TASK TO COMPLETE: Copy the lines of the records word for word, from the line containing "Where is the" through the end of the records, and leave the pictures out of your copy.

[SOURCE INFORMATION Boundary: Start]

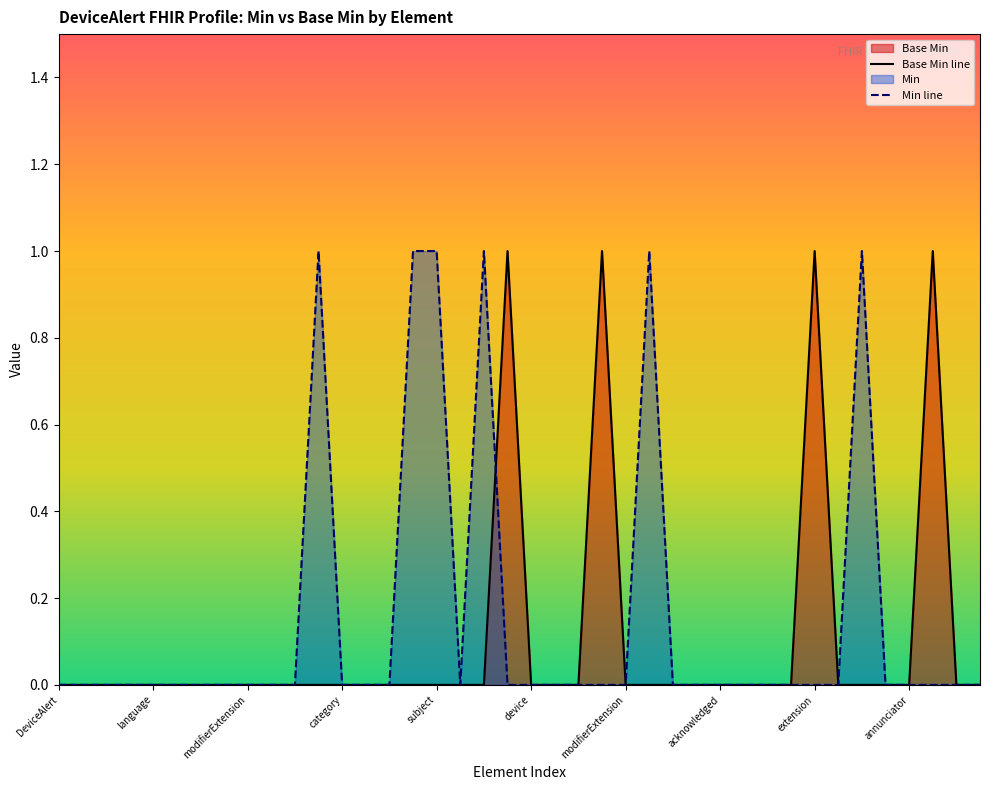

How many interior local peaks (higher than both neighbors) does the data have?

4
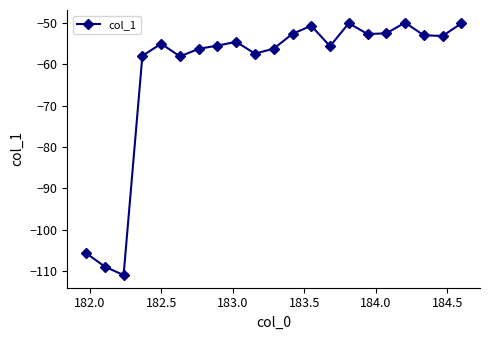

What is the value of the 10th point from the left?

-57.4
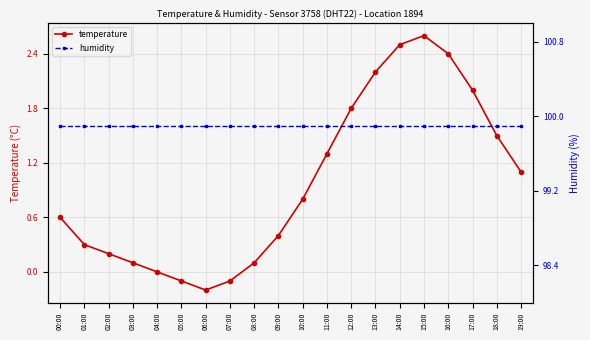

Where is the first local minimum for temperature?

06:00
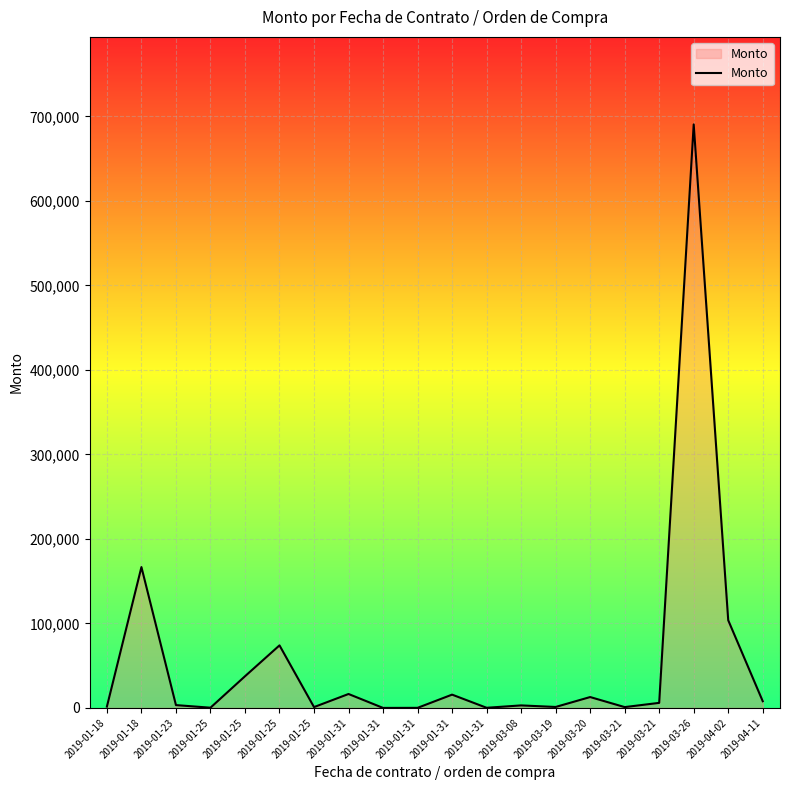

What is the label of the 9th point from the right?

2019-01-31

[SOURCE INFORMATION Boundary: End]

TASK OUTPUT:
Where is the first local minimum for temperature?

06:00

What is the label of the 9th point from the right?

2019-01-31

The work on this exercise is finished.